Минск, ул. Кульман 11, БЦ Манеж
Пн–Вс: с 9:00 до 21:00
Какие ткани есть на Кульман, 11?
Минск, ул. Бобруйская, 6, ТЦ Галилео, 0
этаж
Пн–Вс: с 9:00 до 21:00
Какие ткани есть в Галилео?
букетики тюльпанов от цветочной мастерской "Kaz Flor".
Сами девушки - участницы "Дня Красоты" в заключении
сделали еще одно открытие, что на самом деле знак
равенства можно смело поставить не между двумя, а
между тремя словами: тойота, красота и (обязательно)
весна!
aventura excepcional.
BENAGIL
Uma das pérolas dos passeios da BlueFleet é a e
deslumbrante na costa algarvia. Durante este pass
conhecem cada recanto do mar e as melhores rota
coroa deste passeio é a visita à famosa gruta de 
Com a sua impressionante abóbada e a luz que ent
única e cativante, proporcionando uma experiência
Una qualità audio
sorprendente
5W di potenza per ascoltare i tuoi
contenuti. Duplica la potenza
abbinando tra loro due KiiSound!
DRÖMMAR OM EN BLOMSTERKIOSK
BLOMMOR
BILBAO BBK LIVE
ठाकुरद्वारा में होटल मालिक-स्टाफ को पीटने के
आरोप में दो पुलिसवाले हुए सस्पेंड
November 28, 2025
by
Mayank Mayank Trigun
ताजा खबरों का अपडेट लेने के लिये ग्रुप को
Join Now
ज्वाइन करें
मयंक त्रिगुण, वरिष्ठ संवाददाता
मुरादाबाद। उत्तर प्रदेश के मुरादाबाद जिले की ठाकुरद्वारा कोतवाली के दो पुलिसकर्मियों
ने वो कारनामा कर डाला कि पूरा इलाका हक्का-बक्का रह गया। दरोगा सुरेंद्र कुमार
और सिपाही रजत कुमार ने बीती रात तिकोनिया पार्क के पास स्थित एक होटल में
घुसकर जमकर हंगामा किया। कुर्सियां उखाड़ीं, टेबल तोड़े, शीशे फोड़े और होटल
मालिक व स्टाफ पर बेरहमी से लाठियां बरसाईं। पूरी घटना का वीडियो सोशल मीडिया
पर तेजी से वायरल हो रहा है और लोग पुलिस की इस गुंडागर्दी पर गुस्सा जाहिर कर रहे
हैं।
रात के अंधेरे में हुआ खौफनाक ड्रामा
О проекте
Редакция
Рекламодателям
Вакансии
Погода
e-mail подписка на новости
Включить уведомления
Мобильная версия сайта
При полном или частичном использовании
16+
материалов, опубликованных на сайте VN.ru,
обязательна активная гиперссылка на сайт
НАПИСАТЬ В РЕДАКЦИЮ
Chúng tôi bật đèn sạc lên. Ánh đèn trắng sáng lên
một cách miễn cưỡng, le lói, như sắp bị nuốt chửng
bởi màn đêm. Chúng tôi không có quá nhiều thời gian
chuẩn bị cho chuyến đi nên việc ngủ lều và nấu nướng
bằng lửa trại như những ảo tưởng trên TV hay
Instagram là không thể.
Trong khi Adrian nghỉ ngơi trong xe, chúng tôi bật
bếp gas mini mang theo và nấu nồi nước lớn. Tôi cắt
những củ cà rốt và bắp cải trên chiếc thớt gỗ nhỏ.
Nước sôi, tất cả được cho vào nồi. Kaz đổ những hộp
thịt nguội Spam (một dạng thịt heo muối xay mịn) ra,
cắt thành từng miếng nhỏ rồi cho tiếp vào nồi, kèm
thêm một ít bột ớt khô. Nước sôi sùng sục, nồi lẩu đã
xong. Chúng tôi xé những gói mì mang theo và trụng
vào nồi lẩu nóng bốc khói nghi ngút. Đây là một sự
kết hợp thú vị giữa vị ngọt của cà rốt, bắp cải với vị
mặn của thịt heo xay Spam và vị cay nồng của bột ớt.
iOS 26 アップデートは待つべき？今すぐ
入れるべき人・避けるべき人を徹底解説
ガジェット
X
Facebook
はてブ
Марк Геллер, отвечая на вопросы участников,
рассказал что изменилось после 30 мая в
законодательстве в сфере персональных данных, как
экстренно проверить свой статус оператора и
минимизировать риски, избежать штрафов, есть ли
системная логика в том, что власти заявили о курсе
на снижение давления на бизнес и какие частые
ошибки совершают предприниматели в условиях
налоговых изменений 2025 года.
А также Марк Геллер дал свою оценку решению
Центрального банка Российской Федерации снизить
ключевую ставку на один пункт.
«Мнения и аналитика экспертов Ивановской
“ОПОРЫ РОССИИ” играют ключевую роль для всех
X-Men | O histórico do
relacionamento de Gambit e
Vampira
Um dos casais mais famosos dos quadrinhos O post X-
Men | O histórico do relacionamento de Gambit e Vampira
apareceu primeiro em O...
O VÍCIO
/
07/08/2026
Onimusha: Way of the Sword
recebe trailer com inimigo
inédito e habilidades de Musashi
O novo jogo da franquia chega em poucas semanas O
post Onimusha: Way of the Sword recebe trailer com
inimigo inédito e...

****************************************

Reproduce the records above line by line, without any change, up to and including the line that holds "букетики тюльпанов от".

Written solution
Минск, ул. Кульман 11, БЦ Манеж
Пн–Вс: с 9:00 до 21:00
Какие ткани есть на Кульман, 11?
Минск, ул. Бобруйская, 6, ТЦ Галилео, 0
этаж
Пн–Вс: с 9:00 до 21:00
Какие ткани есть в Галилео?
букетики тюльпанов от цветочной мастерской "Kaz Flor".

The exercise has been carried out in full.